A renowned female acrobat who falls to her death from the trapeze, only then to be discovered to be pregnant. An equestrian rider and circus manager whose mentally and physically exhausting life on the road was exacerbated by the need to prove his respectability to the disapproving middle-class family of his fiancée. The once celebrated clown reduced to seeing out his final years in the workhouse. An Italian waiter at a restaurant in Leicester Square chases a co-worker to Victoria station, after the latter had run off with his colleague’s life savings. A retired army officer turned restaurant reviewer dines with an American actress in the Haymarket. A Japanese painter resident in London is perplexed when taken out by a group of English actors to what he is informed is a “Samurai dinner” at a restaurant. The inventor and mathematician Charles Babbage launches a public campaign against the “organ pests” who played “rough music” outside his study window in Manchester Square.
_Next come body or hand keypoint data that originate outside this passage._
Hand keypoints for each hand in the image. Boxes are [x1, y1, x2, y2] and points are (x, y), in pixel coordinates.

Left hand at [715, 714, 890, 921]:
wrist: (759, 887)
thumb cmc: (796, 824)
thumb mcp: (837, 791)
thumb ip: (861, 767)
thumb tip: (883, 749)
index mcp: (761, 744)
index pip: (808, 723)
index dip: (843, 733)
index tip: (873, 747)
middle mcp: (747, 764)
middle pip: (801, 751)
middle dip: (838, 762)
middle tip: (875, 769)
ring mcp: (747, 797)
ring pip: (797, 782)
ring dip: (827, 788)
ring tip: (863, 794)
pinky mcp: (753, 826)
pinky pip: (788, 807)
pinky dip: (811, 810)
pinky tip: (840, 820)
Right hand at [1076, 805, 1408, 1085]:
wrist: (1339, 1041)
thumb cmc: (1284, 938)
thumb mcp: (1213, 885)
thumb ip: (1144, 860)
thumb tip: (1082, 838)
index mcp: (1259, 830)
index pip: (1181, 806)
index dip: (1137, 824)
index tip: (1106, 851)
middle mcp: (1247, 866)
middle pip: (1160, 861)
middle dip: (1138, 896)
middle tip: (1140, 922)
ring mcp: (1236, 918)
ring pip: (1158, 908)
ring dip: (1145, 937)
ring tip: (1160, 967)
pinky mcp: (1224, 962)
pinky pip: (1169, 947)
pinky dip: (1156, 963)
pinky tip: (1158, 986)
The theatrical manager succeeds at convincing local magistrates that any attempt by them to prohibit the nude tableaux in a variety programme would be a monstrous imposition on the prerogatives of free enterprise.
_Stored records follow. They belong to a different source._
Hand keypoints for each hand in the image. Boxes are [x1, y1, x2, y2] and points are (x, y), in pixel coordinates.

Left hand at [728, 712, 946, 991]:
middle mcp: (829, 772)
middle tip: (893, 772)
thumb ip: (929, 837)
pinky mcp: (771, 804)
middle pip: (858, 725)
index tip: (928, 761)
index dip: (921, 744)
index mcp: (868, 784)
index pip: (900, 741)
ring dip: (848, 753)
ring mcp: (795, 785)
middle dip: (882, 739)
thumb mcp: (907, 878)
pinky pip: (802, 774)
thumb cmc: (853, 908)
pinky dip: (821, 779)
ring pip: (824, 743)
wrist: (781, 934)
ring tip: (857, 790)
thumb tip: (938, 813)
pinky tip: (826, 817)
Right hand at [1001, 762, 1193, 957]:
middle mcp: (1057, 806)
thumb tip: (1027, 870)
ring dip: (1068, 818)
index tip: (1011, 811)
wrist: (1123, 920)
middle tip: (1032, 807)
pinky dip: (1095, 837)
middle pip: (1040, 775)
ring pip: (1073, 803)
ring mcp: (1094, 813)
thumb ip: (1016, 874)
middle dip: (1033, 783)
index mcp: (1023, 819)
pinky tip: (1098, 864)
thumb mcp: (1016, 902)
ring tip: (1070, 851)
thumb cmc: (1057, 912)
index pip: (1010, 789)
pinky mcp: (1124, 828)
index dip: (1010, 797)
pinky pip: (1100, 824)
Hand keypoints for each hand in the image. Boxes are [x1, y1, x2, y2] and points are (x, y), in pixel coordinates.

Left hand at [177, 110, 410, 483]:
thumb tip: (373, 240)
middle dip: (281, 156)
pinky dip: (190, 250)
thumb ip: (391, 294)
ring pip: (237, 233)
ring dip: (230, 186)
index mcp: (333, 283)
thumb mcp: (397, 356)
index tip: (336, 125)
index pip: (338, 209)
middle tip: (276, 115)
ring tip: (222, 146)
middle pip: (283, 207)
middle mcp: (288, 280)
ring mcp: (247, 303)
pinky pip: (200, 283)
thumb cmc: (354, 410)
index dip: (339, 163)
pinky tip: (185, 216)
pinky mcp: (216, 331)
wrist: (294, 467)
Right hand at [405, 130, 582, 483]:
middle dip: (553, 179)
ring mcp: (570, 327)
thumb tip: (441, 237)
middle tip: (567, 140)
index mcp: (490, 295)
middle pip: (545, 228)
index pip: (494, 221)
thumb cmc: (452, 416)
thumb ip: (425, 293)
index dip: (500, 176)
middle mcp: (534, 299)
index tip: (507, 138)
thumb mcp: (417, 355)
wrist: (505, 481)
These are just some of the rich and historically significant stories that feature in my work as an academic historian of nineteenth-century Britain.
A native New Yorker, I was educated at Barnard College, Columbia University (B.A., 1989) and the University of Toronto (M.A.,1991, Ph.D. 1997). Having begun a teaching career at the City University of New York, I was appointed Lecturer in Modern History at Swansea University from 1998-2010. I was subsequently appointed McMicken Scholar in the School of Arts and Sciences at the University of Cincinnati. I am the author of The Circus and Victorian Society (University of Virginia Press, 2005) and numerous related peer-reviewed journal articles. My most recent monograph is The London Restaurant, 1840-1914 (Oxford University Press, 2018), which has been reviewed in the Times Literary Supplement and the London Review of Books. A major motif in this book is what I term “gastro-cosmopolitanism”. I have always placed my interest in Victorian culture within the broader context of Britain's relationship to the wider world. This element of my work takes on a new dimension in my current book project, a study of the explorer Samuel White Baker (1821-1893). Baker is credited with discovering the second source of the Nile, but he also had a complex and compelling personal history, some aspects of which (particularly his unorthodox second marriage) were looked on with disfavour by Queen Victoria, even if such royal repudiation failed to dent the extraordinary popularity of the published accounts of his exploits. I am a Fellow of the Royal Historical Society (FRHistS) and hold a Senior Research Fellowship at the Institute of Historical Research, School of Advanced Study, University of London.